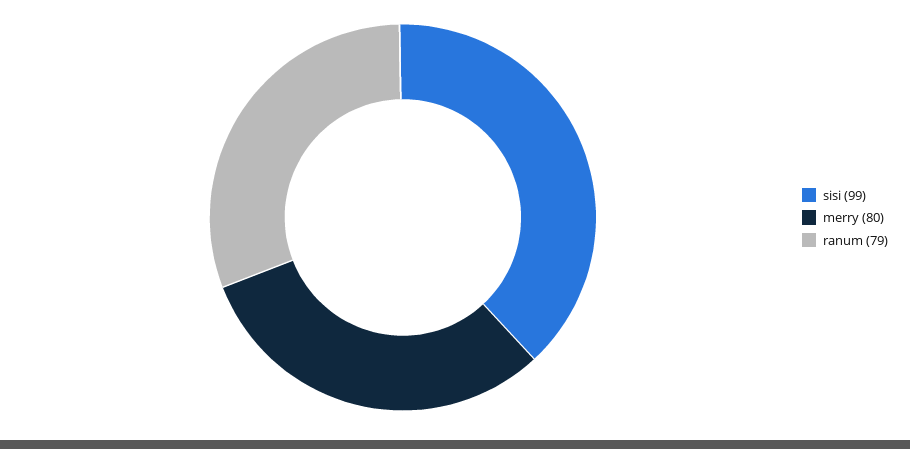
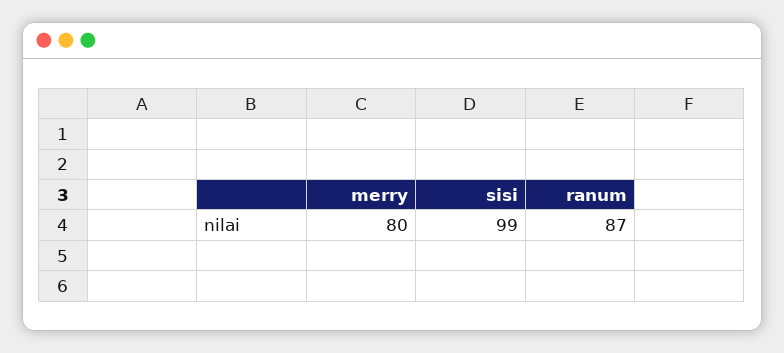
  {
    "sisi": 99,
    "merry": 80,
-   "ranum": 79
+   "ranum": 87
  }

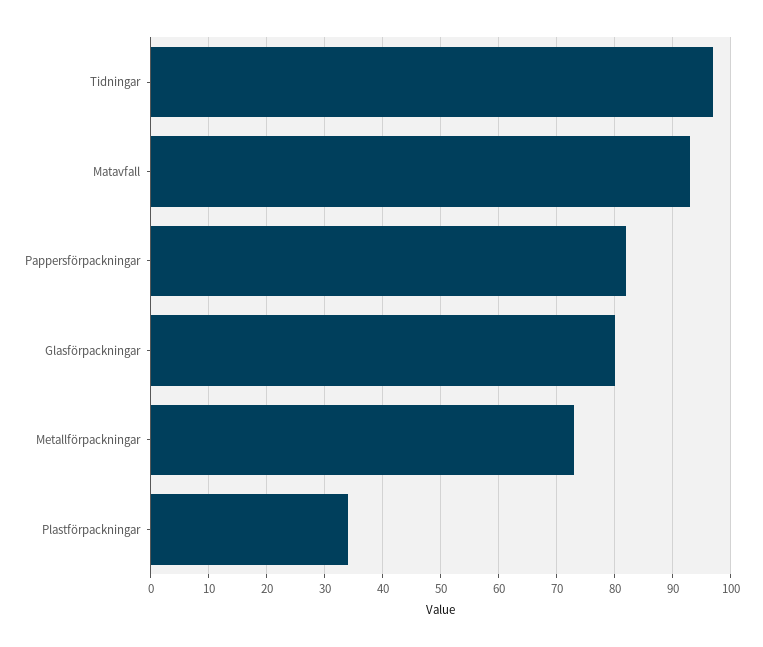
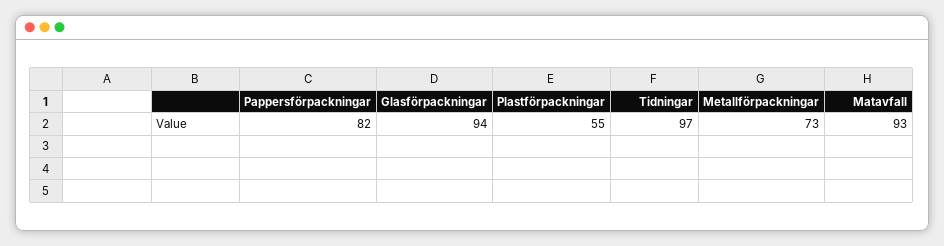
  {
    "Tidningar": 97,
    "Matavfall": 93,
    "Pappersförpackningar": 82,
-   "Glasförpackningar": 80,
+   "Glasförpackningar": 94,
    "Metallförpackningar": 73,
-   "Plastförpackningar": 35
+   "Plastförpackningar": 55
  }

——————————

● **ABOUT THIS TASK**
When a line in the data contains the string "Plastförpackningar", copy that line.

● **WRITTEN SOLUTION**
-   "Plastförpackningar": 35
+   "Plastförpackningar": 55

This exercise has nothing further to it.